# PROBLEM REQUIREMENTS
Copy out all of the lines below exactly; the pictures do not belong in the copy.
<<<<
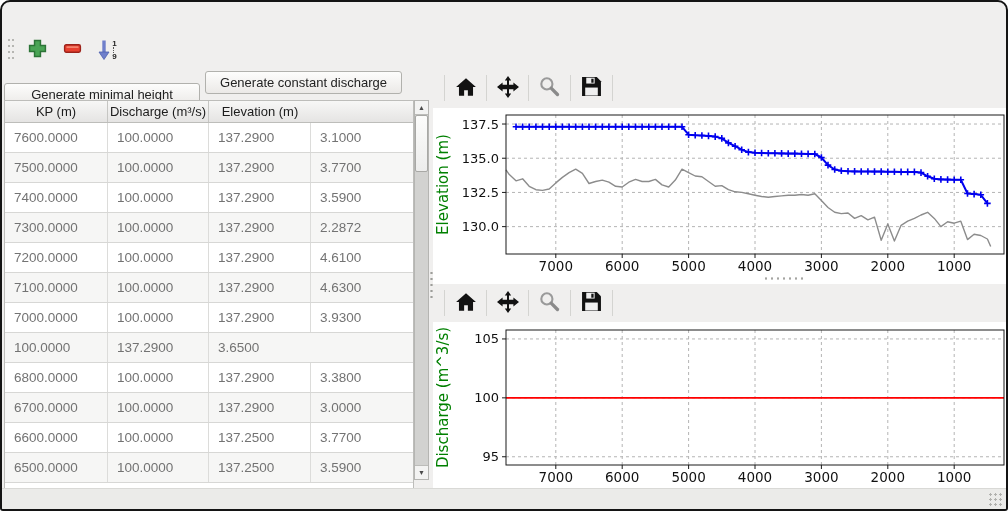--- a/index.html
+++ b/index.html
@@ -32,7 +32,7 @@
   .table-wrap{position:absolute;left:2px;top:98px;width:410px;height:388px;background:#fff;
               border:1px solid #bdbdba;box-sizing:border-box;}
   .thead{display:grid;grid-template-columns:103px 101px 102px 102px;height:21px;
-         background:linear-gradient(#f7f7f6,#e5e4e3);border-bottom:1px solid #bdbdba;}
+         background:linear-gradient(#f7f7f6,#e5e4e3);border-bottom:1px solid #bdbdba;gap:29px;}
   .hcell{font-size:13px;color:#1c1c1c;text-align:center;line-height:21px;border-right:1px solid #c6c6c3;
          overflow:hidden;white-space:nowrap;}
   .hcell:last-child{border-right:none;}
>>>>
# RESPONSE TO THE EXERCISE
--- a/index.html
+++ b/index.html
@@ -32,7 +32,7 @@
   .table-wrap{position:absolute;left:2px;top:98px;width:410px;height:388px;background:#fff;
               border:1px solid #bdbdba;box-sizing:border-box;}
   .thead{display:grid;grid-template-columns:103px 101px 102px 102px;height:21px;
-         background:linear-gradient(#f7f7f6,#e5e4e3);border-bottom:1px solid #bdbdba;}
+         background:linear-gradient(#f7f7f6,#e5e4e3);border-bottom:1px solid #bdbdba;gap:29px;}
   .hcell{font-size:13px;color:#1c1c1c;text-align:center;line-height:21px;border-right:1px solid #c6c6c3;
          overflow:hidden;white-space:nowrap;}
   .hcell:last-child{border-right:none;}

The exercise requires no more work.